Record extracts:
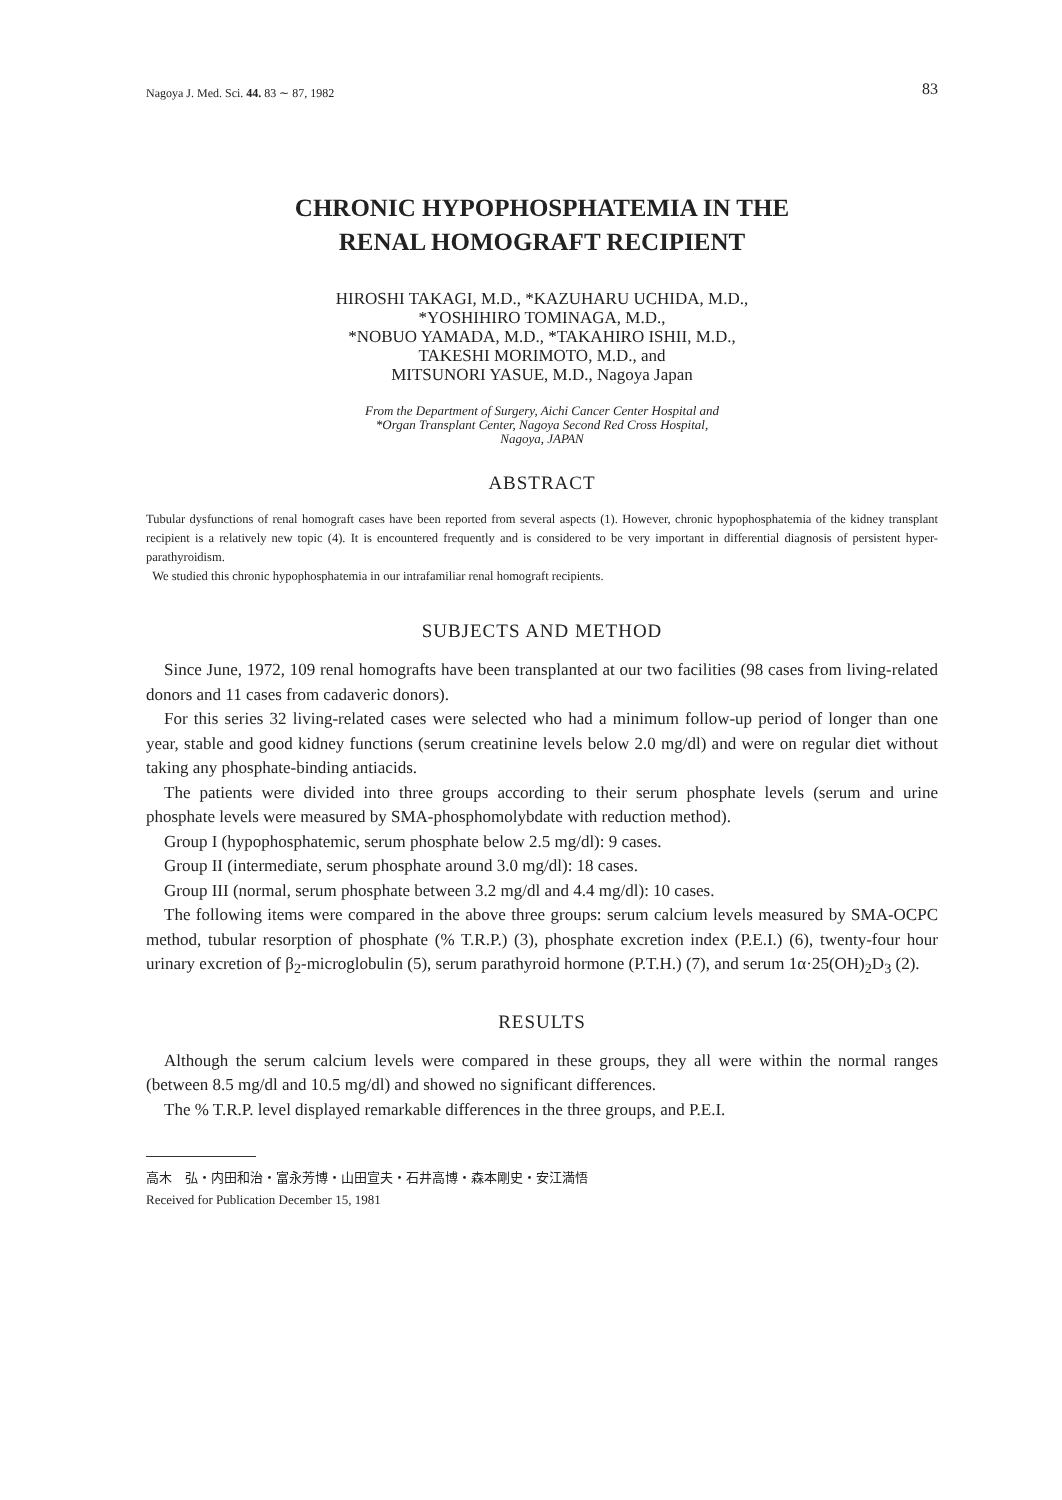Nagoya J. Med. Sci. 44. 83 ∼ 87, 1982 83
CHRONIC HYPOPHOSPHATEMIA IN THE
RENAL HOMOGRAFT RECIPIENT
HIROSHI TAKAGI, M.D., *KAZUHARU UCHIDA, M.D.,
*YOSHIHIRO TOMINAGA, M.D.,
*NOBUO YAMADA, M.D., *TAKAHIRO ISHII, M.D.,
TAKESHI MORIMOTO, M.D., and
MITSUNORI YASUE, M.D., Nagoya Japan
From the Department of Surgery, Aichi Cancer Center Hospital and
*Organ Transplant Center, Nagoya Second Red Cross Hospital,
Nagoya, JAPAN
ABSTRACT
Tubular dysfunctions of renal homograft cases have been reported from several aspects (1). However, chronic hypophosphatemia of the kidney transplant recipient is a relatively new topic (4). It is encountered frequently and is considered to be very important in differential diagnosis of persistent hyper-parathyroidism.
We studied this chronic hypophosphatemia in our intrafamiliar renal homograft recipients.
SUBJECTS AND METHOD
Since June, 1972, 109 renal homografts have been transplanted at our two facilities (98 cases from living-related donors and 11 cases from cadaveric donors).
For this series 32 living-related cases were selected who had a minimum follow-up period of longer than one year, stable and good kidney functions (serum creatinine levels below 2.0 mg/dl) and were on regular diet without taking any phosphate-binding antiacids.
The patients were divided into three groups according to their serum phosphate levels (serum and urine phosphate levels were measured by SMA-phosphomolybdate with reduction method).
Group I (hypophosphatemic, serum phosphate below 2.5 mg/dl): 9 cases.
Group II (intermediate, serum phosphate around 3.0 mg/dl): 18 cases.
Group III (normal, serum phosphate between 3.2 mg/dl and 4.4 mg/dl): 10 cases.
The following items were compared in the above three groups: serum calcium levels measured by SMA-OCPC method, tubular resorption of phosphate (% T.R.P.) (3), phosphate excretion index (P.E.I.) (6), twenty-four hour urinary excretion of β<sub>2</sub>-microglobulin (5), serum parathyroid hormone (P.T.H.) (7), and serum 1α·25(OH)<sub>2</sub>D<sub>3</sub> (2).
RESULTS
Although the serum calcium levels were compared in these groups, they all were within the normal ranges (between 8.5 mg/dl and 10.5 mg/dl) and showed no significant differences.
The % T.R.P. level displayed remarkable differences in the three groups, and P.E.I.
高木　弘・内田和治・富永芳博・山田宣夫・石井高博・森本剛史・安江満悟
Received for Publication December 15, 1981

Task prompt: From first line to last, return the records verbatim without their pictures.

Solution:
Nagoya J. Med. Sci. 44. 83 ∼ 87, 1982 83
CHRONIC HYPOPHOSPHATEMIA IN THE
RENAL HOMOGRAFT RECIPIENT
HIROSHI TAKAGI, M.D., *KAZUHARU UCHIDA, M.D.,
*YOSHIHIRO TOMINAGA, M.D.,
*NOBUO YAMADA, M.D., *TAKAHIRO ISHII, M.D.,
TAKESHI MORIMOTO, M.D., and
MITSUNORI YASUE, M.D., Nagoya Japan
From the Department of Surgery, Aichi Cancer Center Hospital and
*Organ Transplant Center, Nagoya Second Red Cross Hospital,
Nagoya, JAPAN
ABSTRACT
Tubular dysfunctions of renal homograft cases have been reported from several aspects (1). However, chronic hypophosphatemia of the kidney transplant recipient is a relatively new topic (4). It is encountered frequently and is considered to be very important in differential diagnosis of persistent hyper-parathyroidism.
We studied this chronic hypophosphatemia in our intrafamiliar renal homograft recipients.
SUBJECTS AND METHOD
Since June, 1972, 109 renal homografts have been transplanted at our two facilities (98 cases from living-related donors and 11 cases from cadaveric donors).
For this series 32 living-related cases were selected who had a minimum follow-up period of longer than one year, stable and good kidney functions (serum creatinine levels below 2.0 mg/dl) and were on regular diet without taking any phosphate-binding antiacids.
The patients were divided into three groups according to their serum phosphate levels (serum and urine phosphate levels were measured by SMA-phosphomolybdate with reduction method).
Group I (hypophosphatemic, serum phosphate below 2.5 mg/dl): 9 cases.
Group II (intermediate, serum phosphate around 3.0 mg/dl): 18 cases.
Group III (normal, serum phosphate between 3.2 mg/dl and 4.4 mg/dl): 10 cases.
The following items were compared in the above three groups: serum calcium levels measured by SMA-OCPC method, tubular resorption of phosphate (% T.R.P.) (3), phosphate excretion index (P.E.I.) (6), twenty-four hour urinary excretion of β<sub>2</sub>-microglobulin (5), serum parathyroid hormone (P.T.H.) (7), and serum 1α·25(OH)<sub>2</sub>D<sub>3</sub> (2).
RESULTS
Although the serum calcium levels were compared in these groups, they all were within the normal ranges (between 8.5 mg/dl and 10.5 mg/dl) and showed no significant differences.
The % T.R.P. level displayed remarkable differences in the three groups, and P.E.I.
高木　弘・内田和治・富永芳博・山田宣夫・石井高博・森本剛史・安江満悟
Received for Publication December 15, 1981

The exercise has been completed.